Las palabras de Ocampo las hizo suyas el representante español, que defendió el papel vital de la SGAE en la cultura, aunque reconoció que no siempre logran transmitir la labor que realizan.”

Éstas son algunas de las perlas vertidas en el I Foro Iberoamericano de la Propiedad Intelectual. Guillermo Ocampo es presidente de la SADAIC (la SGAE argentina), y el “representante español” al que se refiere el texto es Teddy Bautista, presidente de la SGAE.

Es decir, que las sociedades de gestión han pasado de ser “los defensores del autor” a convertirse en el autor mismo, como si de Pokemons se tratasen han evolucionado ante los nuevos retos adquiriendo la esencia del creador y relegando a éstos, definitivamente, a un papel de mera comparsa y, consecuentemente, hasta prescindibles en la batalla por el lucro cultural.

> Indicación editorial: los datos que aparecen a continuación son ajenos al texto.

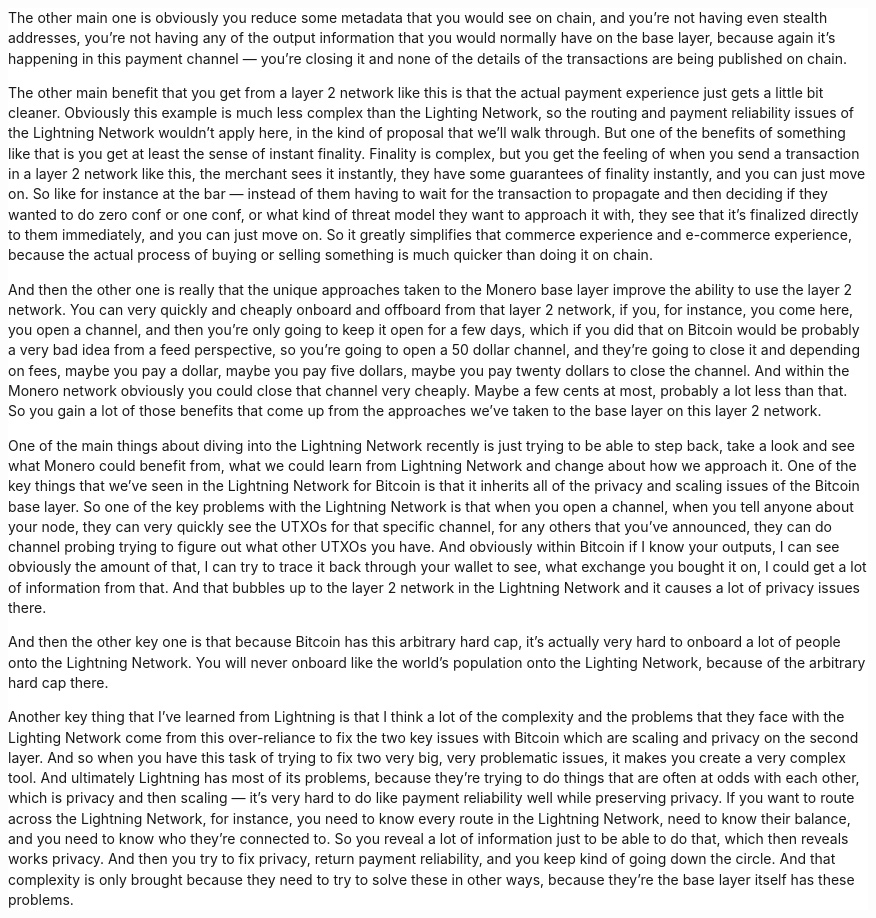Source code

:The other main one is obviously you reduce some metadata that you would see on chain, and you’re not having even stealth addresses, you’re not having any of the output information that you would normally have on the base layer, because again it’s happening in this payment channel — you’re closing it and none of the details of the transactions are being published on chain.

The other main benefit that you get from a layer 2 network like this is that the actual payment experience just gets a little bit cleaner. Obviously this example is much less complex than the Lighting Network, so the routing and payment reliability issues of the Lightning Network wouldn’t apply here, in the kind of proposal that we’ll walk through. But one of the benefits of something like that is you get at least the sense of instant finality. Finality is complex, but you get the feeling of when you send a transaction in a layer 2 network like this, the merchant sees it instantly, they have some guarantees of finality instantly, and you can just move on. So like for instance at the bar — instead of them having to wait for the transaction to propagate and then deciding if they wanted to do zero conf or one conf, or what kind of threat model they want to approach it with, they see that it’s finalized directly to them immediately, and you can just move on. So it greatly simplifies that commerce experience and e-commerce experience, because the actual process of buying or selling something is much quicker than doing it on chain.

And then the other one is really that the unique approaches taken to the Monero base layer improve the ability to use the layer 2 network. You can very quickly and cheaply onboard and offboard from that layer 2 network, if you, for instance, you come here, you open a channel, and then you’re only going to keep it open for a few days, which if you did that on Bitcoin would be probably a very bad idea from a feed perspective, so you’re going to open a 50 dollar channel, and they’re going to close it and depending on fees, maybe you pay a dollar, maybe you pay five dollars, maybe you pay twenty dollars to close the channel. And within the Monero network obviously you could close that channel very cheaply. Maybe a few cents at most, probably a lot less than that. So you gain a lot of those benefits that come up from the approaches we’ve taken to the base layer on this layer 2 network.

One of the main things about diving into the Lightning Network recently is just trying to be able to step back, take a look and see what Monero could benefit from, what we could learn from Lightning Network and change about how we approach it. One of the key things that we’ve seen in the Lightning Network for Bitcoin is that it inherits all of the privacy and scaling issues of the Bitcoin base layer. So one of the key problems with the Lightning Network is that when you open a channel, when you tell anyone about your node, they can very quickly see the UTXOs for that specific channel, for any others that you’ve announced, they can do channel probing trying to figure out what other UTXOs you have. And obviously within Bitcoin if I know your outputs, I can see obviously the amount of that, I can try to trace it back through your wallet to see, what exchange you bought it on, I could get a lot of information from that. And that bubbles up to the layer 2 network in the Lightning Network and it causes a lot of privacy issues there.

And then the other key one is that because Bitcoin has this arbitrary hard cap, it’s actually very hard to onboard a lot of people onto the Lightning Network. You will never onboard like the world’s population onto the Lighting Network, because of the arbitrary hard cap there.

Another key thing that I’ve learned from Lightning is that I think a lot of the complexity and the problems that they face with the Lighting Network come from this over-reliance to fix the two key issues with Bitcoin which are scaling and privacy on the second layer. And so when you have this task of trying to fix two very big, very problematic issues, it makes you create a very complex tool. And ultimately Lightning has most of its problems, because they’re trying to do things that are often at odds with each other, which is privacy and then scaling — it’s very hard to do like payment reliability well while preserving privacy. If you want to route across the Lightning Network, for instance, you need to know every route in the Lightning Network, need to know their balance, and you need to know who they’re connected to. So you reveal a lot of information just to be able to do that, which then reveals works privacy. And then you try to fix privacy, return payment reliability, and you keep kind of going down the circle. And that complexity is only brought because they need to try to solve these in other ways, because they’re the base layer itself has these problems.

Es decir, que aquellos que jamás han compuesto medio compás de compasillo o escrito una cuarta de verso o trazado siquiera una pincelada son el autor porque sí, porque suyo es el poder y la gloria, porque son la luz y la resurección… o porque simplemente lo valen.

Es decir, que ahora resulta que los intermediarios son el agricultor, los marchantes son el pintor, los agentes de bolsa son el inversor y los sacerdotes, Dios. Inaudito.

De ahí a “Yo soy la Ley” no hay más que un paso.